-- TO-DO ITEM --
Among the lines below, restate word for word only those from the line with "f_number: 32" through the line with "fx_px: 1301", with both end lines kept.

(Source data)

=== Begin Enclosure ===

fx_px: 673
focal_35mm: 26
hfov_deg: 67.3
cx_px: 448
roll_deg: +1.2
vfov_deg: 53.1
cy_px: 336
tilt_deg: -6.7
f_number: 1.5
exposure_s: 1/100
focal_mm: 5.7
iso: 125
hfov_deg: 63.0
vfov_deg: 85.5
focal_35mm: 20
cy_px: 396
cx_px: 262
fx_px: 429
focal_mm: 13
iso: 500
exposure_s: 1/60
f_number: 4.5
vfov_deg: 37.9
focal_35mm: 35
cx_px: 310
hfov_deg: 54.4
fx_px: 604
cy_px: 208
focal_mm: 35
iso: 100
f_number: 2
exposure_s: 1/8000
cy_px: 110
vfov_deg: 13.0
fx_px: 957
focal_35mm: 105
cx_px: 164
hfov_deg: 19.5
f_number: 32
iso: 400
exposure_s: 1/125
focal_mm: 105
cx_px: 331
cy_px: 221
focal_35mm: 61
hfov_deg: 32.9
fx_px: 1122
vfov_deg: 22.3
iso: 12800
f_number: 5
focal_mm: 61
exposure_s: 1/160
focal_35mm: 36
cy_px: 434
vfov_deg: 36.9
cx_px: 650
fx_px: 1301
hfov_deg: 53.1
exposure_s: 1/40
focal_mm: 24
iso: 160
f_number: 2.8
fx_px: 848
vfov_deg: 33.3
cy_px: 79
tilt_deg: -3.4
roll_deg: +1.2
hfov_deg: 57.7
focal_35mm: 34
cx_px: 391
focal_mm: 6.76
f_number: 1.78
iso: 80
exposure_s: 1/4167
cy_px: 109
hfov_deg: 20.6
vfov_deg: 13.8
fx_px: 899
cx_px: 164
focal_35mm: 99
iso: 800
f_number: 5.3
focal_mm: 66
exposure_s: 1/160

=== End Enclosure ===
=== Begin Enclosure ===

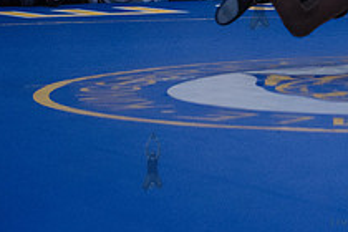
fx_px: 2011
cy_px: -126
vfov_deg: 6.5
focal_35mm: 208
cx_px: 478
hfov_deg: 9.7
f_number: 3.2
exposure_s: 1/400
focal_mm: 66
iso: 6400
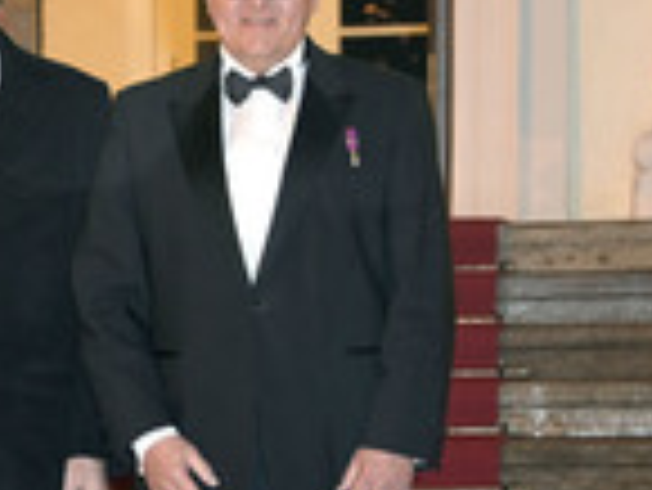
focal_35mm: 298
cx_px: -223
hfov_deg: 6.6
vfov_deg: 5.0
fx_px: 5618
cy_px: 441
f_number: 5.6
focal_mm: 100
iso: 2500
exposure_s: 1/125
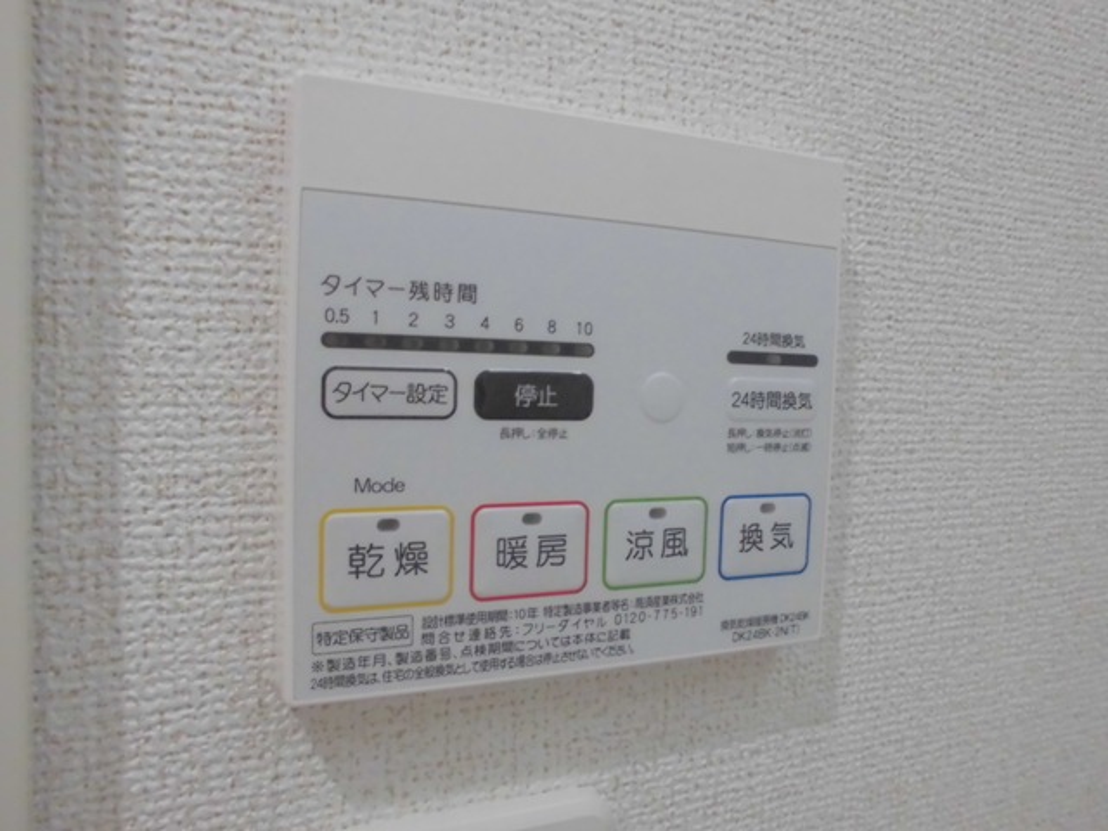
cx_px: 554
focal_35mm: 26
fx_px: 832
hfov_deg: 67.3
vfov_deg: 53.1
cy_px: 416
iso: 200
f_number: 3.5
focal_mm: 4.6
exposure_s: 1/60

=== End Enclosure ===
=== Begin Enclosure ===

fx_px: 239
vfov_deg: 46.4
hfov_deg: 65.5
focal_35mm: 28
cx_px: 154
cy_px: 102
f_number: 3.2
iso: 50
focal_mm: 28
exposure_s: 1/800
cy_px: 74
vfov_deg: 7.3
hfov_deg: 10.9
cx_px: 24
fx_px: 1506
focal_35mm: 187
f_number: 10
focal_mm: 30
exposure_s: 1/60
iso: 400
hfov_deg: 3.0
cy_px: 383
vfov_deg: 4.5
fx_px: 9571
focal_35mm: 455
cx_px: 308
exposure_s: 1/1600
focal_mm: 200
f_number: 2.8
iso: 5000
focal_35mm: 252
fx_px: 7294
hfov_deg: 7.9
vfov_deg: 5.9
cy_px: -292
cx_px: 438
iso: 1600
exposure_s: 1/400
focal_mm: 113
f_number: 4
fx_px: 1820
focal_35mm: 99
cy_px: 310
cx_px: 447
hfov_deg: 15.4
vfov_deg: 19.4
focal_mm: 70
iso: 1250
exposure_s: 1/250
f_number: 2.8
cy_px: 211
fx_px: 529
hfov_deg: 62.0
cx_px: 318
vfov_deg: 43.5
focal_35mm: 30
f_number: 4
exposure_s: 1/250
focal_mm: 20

=== End Enclosure ===

-- OUTPUT OF THE EXERCISE --
f_number: 32
iso: 400
exposure_s: 1/125
focal_mm: 105
cx_px: 331
cy_px: 221
focal_35mm: 61
hfov_deg: 32.9
fx_px: 1122
vfov_deg: 22.3
iso: 12800
f_number: 5
focal_mm: 61
exposure_s: 1/160
focal_35mm: 36
cy_px: 434
vfov_deg: 36.9
cx_px: 650
fx_px: 1301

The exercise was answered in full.